Someone else said those words, someone that sounded calm and strong.

Wes grimaced. He looked sick.

“The genetic testing shows that your father is Evan. God, I’m sorry, Anna.”

Chapter Twenty-Nine

I never returned to the hotel suite.

My mind was blank for the next forty minutes or so. I functioned, because I successfully maneuvered on the lakeside road to reach Les Jumeaux. But I was a machine, performing all the necessary motor movements, while I—Anna—was blessedly absent.

Who was Anna Solas, anyway? Anna Halifax? Anna Madaster? She was nothing. I was no one, just the organic robot that drove the steep, twisting road with much more expertise than the previous, self-conscious Anna would have done. Did I believe Wes? Or Noah?
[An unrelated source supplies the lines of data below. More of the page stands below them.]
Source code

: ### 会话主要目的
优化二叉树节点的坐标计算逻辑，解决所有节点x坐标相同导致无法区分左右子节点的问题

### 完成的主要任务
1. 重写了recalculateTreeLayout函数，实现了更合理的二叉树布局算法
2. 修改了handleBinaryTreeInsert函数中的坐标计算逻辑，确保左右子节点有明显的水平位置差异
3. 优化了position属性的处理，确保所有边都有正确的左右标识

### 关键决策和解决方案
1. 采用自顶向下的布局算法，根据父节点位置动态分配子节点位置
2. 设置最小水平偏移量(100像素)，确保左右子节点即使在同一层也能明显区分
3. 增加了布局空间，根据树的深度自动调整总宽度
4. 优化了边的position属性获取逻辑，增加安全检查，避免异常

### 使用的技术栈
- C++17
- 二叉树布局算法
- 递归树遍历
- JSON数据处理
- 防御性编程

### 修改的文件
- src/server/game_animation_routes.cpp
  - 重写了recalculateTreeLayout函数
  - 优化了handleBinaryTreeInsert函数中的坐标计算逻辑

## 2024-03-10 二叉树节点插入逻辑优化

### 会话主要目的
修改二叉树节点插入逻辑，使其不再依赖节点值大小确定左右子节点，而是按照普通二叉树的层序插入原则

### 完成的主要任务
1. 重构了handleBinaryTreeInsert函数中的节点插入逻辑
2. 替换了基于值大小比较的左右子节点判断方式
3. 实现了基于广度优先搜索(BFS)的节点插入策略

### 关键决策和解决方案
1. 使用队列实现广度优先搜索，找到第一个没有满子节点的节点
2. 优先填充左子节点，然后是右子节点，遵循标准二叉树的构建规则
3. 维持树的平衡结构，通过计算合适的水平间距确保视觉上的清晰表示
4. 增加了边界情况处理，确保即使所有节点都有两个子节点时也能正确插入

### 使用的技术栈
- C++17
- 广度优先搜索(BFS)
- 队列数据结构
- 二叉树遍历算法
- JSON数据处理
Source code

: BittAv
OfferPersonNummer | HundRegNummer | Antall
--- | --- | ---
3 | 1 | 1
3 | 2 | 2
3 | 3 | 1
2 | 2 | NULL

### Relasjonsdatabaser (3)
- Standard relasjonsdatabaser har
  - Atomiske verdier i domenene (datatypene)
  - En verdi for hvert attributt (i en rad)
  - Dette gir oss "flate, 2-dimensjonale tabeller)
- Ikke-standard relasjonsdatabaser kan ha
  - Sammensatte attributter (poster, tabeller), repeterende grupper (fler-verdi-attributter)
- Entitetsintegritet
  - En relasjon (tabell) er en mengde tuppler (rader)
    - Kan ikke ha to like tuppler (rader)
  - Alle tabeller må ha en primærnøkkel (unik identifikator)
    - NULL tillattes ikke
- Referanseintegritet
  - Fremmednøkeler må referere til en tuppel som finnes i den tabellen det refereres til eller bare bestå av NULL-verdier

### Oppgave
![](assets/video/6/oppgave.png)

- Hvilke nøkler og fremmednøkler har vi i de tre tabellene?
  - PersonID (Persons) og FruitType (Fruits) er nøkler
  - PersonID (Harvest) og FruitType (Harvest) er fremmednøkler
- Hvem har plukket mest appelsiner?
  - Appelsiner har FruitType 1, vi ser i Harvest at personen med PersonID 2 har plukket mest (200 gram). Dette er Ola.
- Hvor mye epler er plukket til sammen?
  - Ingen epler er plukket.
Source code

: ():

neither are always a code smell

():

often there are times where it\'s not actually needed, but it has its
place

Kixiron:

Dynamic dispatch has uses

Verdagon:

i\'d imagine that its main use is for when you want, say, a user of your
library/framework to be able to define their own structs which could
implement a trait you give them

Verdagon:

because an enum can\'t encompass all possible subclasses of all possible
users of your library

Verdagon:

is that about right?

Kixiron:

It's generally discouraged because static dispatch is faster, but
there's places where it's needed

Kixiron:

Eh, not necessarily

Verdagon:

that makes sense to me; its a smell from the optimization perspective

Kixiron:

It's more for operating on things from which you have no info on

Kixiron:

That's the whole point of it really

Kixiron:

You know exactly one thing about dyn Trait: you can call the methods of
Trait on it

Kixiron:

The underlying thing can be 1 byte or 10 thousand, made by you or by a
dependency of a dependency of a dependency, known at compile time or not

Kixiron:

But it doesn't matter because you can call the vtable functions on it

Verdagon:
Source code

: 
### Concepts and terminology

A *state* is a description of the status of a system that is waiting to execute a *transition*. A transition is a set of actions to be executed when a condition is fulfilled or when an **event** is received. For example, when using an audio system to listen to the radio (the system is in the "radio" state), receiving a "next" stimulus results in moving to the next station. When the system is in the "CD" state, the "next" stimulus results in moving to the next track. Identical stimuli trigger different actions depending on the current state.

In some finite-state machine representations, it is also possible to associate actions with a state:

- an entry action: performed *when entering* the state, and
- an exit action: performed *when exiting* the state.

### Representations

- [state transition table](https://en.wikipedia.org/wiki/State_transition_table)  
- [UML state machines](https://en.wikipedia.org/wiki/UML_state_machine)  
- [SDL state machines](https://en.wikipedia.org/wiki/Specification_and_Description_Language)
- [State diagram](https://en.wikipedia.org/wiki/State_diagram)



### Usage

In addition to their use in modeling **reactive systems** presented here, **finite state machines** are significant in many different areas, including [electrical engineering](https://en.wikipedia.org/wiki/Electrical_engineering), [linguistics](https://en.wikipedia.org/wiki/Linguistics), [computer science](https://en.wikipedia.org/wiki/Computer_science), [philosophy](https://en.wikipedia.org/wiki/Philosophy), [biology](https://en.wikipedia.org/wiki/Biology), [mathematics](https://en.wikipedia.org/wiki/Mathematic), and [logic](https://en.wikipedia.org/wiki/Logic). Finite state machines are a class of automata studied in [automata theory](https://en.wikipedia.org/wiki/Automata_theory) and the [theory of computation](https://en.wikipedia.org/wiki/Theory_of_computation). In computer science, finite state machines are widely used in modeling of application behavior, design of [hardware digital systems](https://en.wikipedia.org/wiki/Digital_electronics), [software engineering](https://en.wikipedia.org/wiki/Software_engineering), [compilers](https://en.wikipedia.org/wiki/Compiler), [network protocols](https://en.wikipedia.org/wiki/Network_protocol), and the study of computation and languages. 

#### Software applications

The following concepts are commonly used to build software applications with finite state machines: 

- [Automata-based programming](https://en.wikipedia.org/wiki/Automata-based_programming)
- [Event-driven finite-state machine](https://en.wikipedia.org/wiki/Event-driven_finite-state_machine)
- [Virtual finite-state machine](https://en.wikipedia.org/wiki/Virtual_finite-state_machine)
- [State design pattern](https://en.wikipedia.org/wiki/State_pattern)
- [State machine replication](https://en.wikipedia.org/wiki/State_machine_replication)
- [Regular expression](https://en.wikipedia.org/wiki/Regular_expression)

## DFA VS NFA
Or Evan?

I don’t know what or whom I believed. I existed in a fixed state of doubt, right on the edge of complete and utter despair.

The first time I experienced any sense of emotion was when I pulled up to the shadowed, stone gatehouse to Les Jumeaux. I remembered vividly first arriving there, how I’d felt like I’d entered a dream—a fairy tale—as I stared up at the towering pine forest while sitting next to my handsome, perfect husband. I remembered Evan’s small, special smile when I’d handed him back the card key, and how the gate had swung open.

(The gate opened for you because Les Jumeaux is yours. It’s your birthright. Your heritage.)

“No,” I said out loud emphatically.

Yes, I was now talking to her out loud now. The ghost. The ancestor. Elizabeth.

My mother.

“This place is no fairy tale. It’s a nightmare. It’s hell,” I grated out, gripping the steering wheel tightly.

A silent pause.

(Let’s finish the nightmare, then.)

I lowered my window and pressed the card key to the pad. The wrought iron gate to Les Jumeaux slowly swung open.